UNTIL RECENTLY few legacies seemed more unassailable than that of Helmut Kohl, the ex-chancellor who reunited Germany, wove it into the European Union, signed it onto the euro and kept his Christian Democratic Union comfortably in charge through 16 otherwise turbulent years. And few political reputations have disintegrated as rapidly and dramatically; a campaign finance scandal, greatly exacerbated by Mr. Kohl's inadequate response, has, in two months, engulfed him and his party. The scandal took a grisly turn yesterday when his party's longtime senior accountant committed suicide.

Word of irregularities in CDU financing seeped out just days after reunification's 10th anniversary, with reports that in 1991 the party treasurer, Walther Kiep, had accepted more than $600,000 in cash from a Canadian arms dealer. Mr. Kiep, under investigation for tax evasion, said the money had gone to the party. Mr. Kohl then admitted that he had accepted as much as $1 million in secret, off-the-books donations between 1993 and 1998--money he says went to party-building activities--and kept it in secret bank accounts.

Since then, despite the pleas of party leaders and the launching of criminal and parliamentary investigations, Mr.

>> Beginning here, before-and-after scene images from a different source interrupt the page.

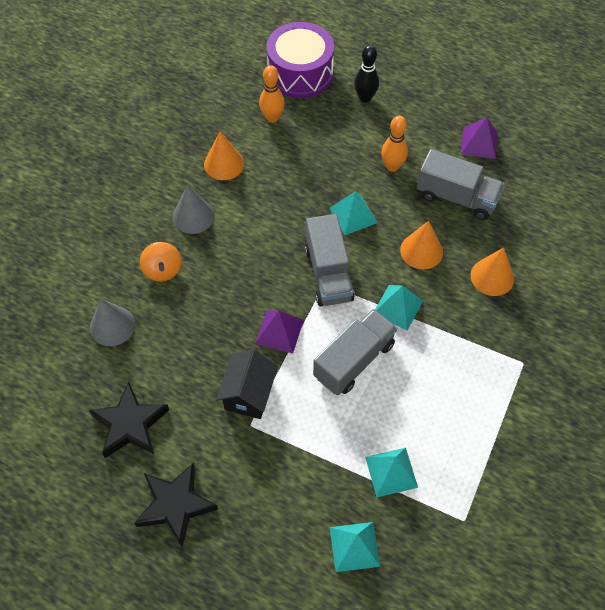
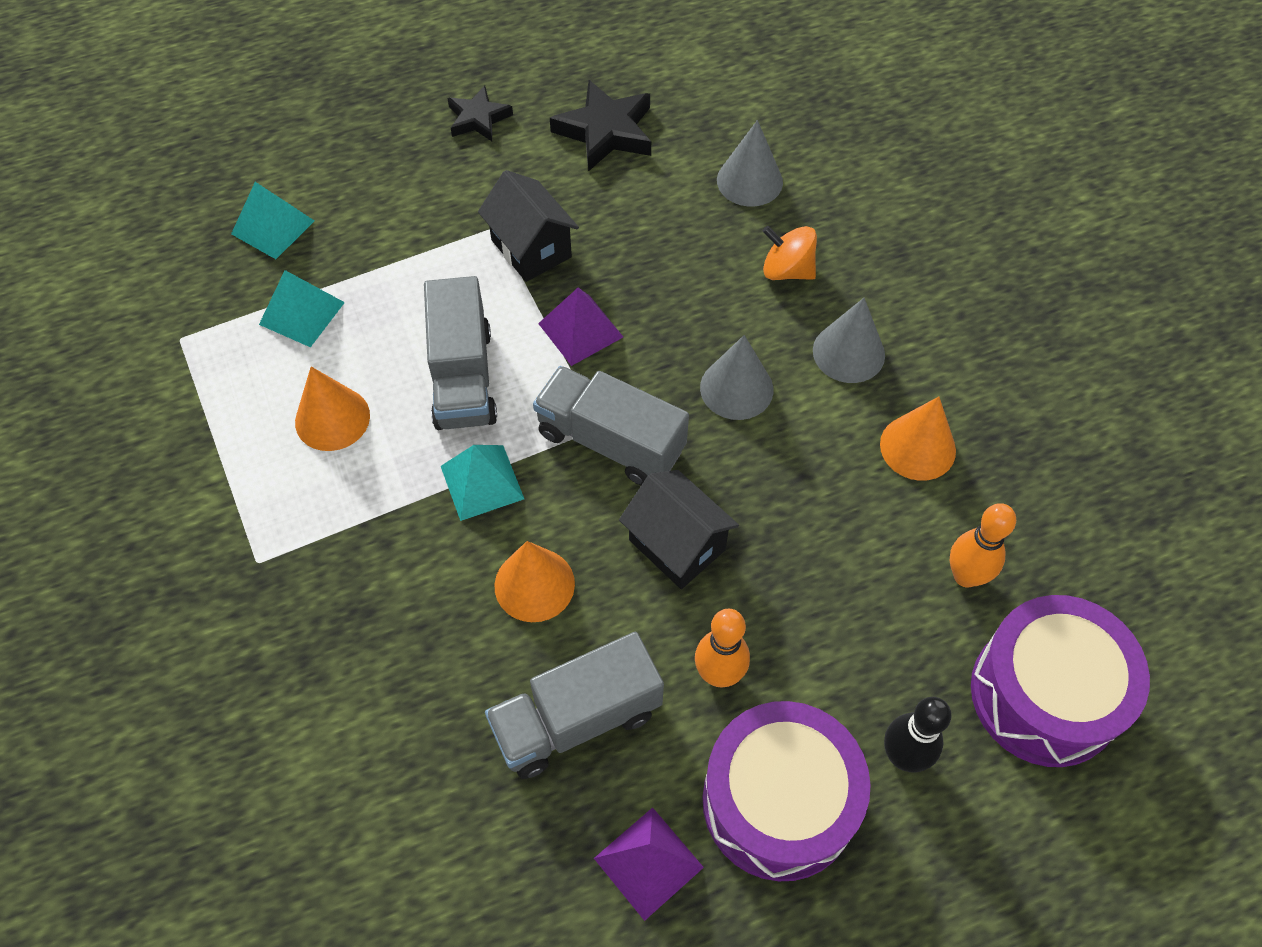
camera: 130 degrees right, 0 degrees up
(175, 505) = (478, 118): black star -> black star, size x0.63
(253, 245) = (736, 388): none -> grey cone
(353, 215) = (677, 545): turquoise pyramid -> black house
(419, 121) = (778, 802): none -> purple drum
(492, 277) = (404, 641): orange cone -> orange cone (332, 418)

Kohl has refused to name the donors of this largess. When CDU leaders demanded that he choose between naming names and stepping down from his post as honorary chairman, he chose to step down; it was a matter, he told a Hamburg audience this week, of "my honor, as I understand it--others may understand it differently."

Others undoubtedly do--and should. Some CDU legislators now say Mr. Kohl should also resign his parliamentary seat, a step that would strip him of immunity and open him to more severe criminal penalties. The scandal, which daily grows in complexity and sums involved, raises some fundamental questions that can't yet be answered: Did postwar German stability, for example, depend on systemic corruption?

What is clear is that Mr. Kohl cannot halt the slide in his personal reputation without a prompt and full accounting, and that--more to the point--the German political system requires a rigorous inquiry into a scandal that is only beginning to take shape.